Re: Misunderstanding negative look behind
by moritz (Cardinal) on May 30, 2012 at 12:26 UTC

    You never show where exactly in a regex you insert your look-behind, so I can only get what you're doing wrong.

    If you put it at the start of a regex, you need to a negative look-ahead, because the IP address is not yet matched. Example:

    use strict; use warnings; use 5.010; my $localhost = qr/(?!10\.20\.11\.99\s)/; while (<DATA>) { next if /^\s*$/; next if /^\s*#.*$/; if (/^$localhost([a-fA-F0-9:\.]+)(\s+[a-zA-Z0-9\.-]+)+\s*$/) { say "IP: $1; HOST: $2"; } else { chomp; say "No match for '$_'"; } } __DATA__ 127.0.0.1 localhost 10.20.11.99 kvm-test-v06.example.com kvm-test-v06 # The following lines are desirable for IPv6 capable hosts ::1 ip6-localhost ip6-loopback fe00::0 ip6-localnet ff00::0 ip6-mcastprefix ff02::1 ip6-allnodes ff02::2 ip6-allrouters # Spurious records 1.2.3.4 litter trash kvm-test-v06.example.com garbage 1.2.3.5 kvm-test-v06 more garbage 1.2.3.6 litter kvm-test-v06 1.2.4.7 kvm-test-v06.example.com kvm-test-v06

    Produces the output:

    IP: 127.0.0.1; HOST: localhost No match for '10.20.11.99 kvm-test-v06.example.com kvm-te +st-v06' IP: ::1; HOST: ip6-loopback IP: fe00::0; HOST: ip6-localnet IP: ff00::0; HOST: ip6-mcastprefix IP: ff02::1; HOST: ip6-allnodes IP: ff02::2; HOST: ip6-allrouters IP: 1.2.3.4; HOST: garbage IP: 1.2.3.5; HOST: garbage IP: 1.2.3.6; HOST: kvm-test-v06 IP: 1.2.4.7; HOST: kvm-test-v06

    Note that this uses the negative look-ahead directly after the ^ anchor, so that the look-ahead never backtracks.

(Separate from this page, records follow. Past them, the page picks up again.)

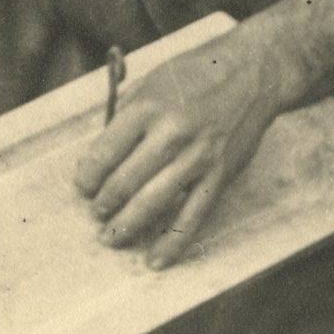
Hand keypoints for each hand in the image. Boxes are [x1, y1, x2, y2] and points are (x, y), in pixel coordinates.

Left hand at [71, 37, 289, 267]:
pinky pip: (192, 216)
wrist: (252, 73)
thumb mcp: (152, 83)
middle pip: (125, 180)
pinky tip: (155, 259)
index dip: (88, 176)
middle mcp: (171, 133)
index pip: (105, 151)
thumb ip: (126, 117)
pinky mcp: (219, 175)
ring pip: (153, 201)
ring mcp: (197, 156)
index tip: (82, 187)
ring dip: (127, 224)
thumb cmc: (196, 75)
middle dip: (104, 203)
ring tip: (110, 236)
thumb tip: (101, 156)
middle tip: (95, 213)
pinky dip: (171, 242)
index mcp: (147, 107)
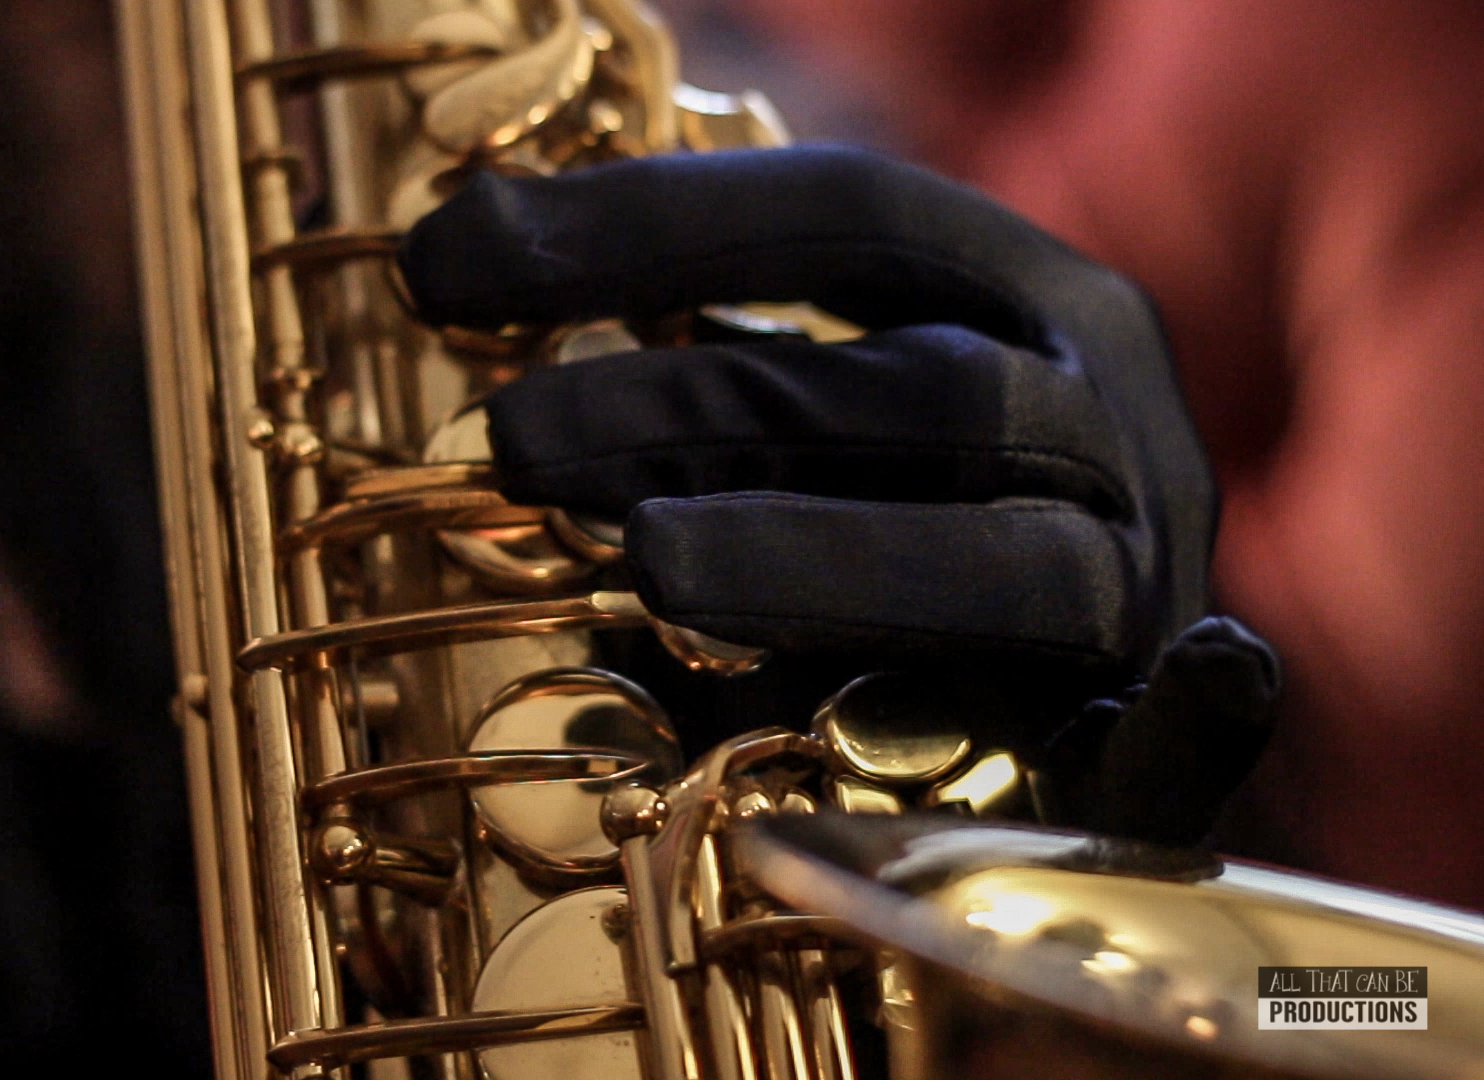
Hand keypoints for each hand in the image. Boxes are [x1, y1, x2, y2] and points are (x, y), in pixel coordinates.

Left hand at [400, 145, 1212, 681]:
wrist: (1048, 726)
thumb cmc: (876, 559)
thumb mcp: (786, 435)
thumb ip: (685, 379)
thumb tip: (451, 270)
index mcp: (1015, 305)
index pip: (845, 215)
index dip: (645, 225)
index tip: (443, 262)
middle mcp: (1099, 425)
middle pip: (912, 390)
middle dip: (699, 405)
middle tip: (511, 437)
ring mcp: (1142, 590)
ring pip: (1014, 560)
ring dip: (827, 553)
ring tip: (649, 559)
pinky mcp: (1164, 760)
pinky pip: (1200, 741)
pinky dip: (1201, 717)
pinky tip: (1194, 681)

    I would like to delete all those records which contain the host name (qualified or unqualified), but don't start with the right address of the machine

    It is much easier to do such a check after you have parsed the line, and extracted host name and IP address.

Re: Misunderstanding negative look behind
by cosimo (Hermit) on May 30, 2012 at 11:00 UTC

    Maybe what you want is positive look-behind instead of negative?

    $ perl -lane 'print if /(?<=10\.20\.11\.99\s)kvm-test-v06.*/' your-hos +ts-file 10.20.11.99 kvm-test-v06.example.com kvm-test-v06
Re: Misunderstanding negative look behind
by bronto (Priest) on May 31, 2012 at 11:31 UTC

    First of all, thanks to all those who commented. Unfortunately, nobody really captured what my problem is, and the answers don't match the question. Usually, when this happens it's the asker's fault, so please excuse me if I didn't state my question clearly.

    My question is: I need one regular expression, which matches lines in an hosts file where the name of a certain machine appears (qualified or not), and it's not associated to that machine's address or to 127.0.1.1.

    BrowserUk's solution doesn't work, because it doesn't cover the case where there is something else between the hostname and the address.

    cosimo's example is catching a good record, not a bad one, so it's out too.

    moritz's procedure doesn't use a single regex, so that doesn't apply as well.

    I was trying to solve that with negative lookbehind (match this name that it's not preceded somewhere in the line by...) but that didn't work for some reason. And, as it turned out, it was even overly complicated.

    The right solution was found by oha, uses negative lookahead (instead of lookbehind), and it's much simpler: this one:

    ^(?!(127\.0\.1\.1|10\.20\.11\.99)\s)([a-fA-F0-9:\.]+)(\s+[a-zA-Z0-9\.\ +-]+)*(\s+kvm-test-v06(?:\.example\.com))(\s+[a-zA-Z0-9\.\-]+)*\s*

    (Some extra grouping is my fault, not oha's).

    I didn't realize that I could say "the beginning of the line is not followed by..." and use lookahead instead of lookbehind.

    Thanks all for trying! And double thanks to oha!

    Ciao!
    --bronto


    In theory, there is no difference between theory and practice. In practice, there is.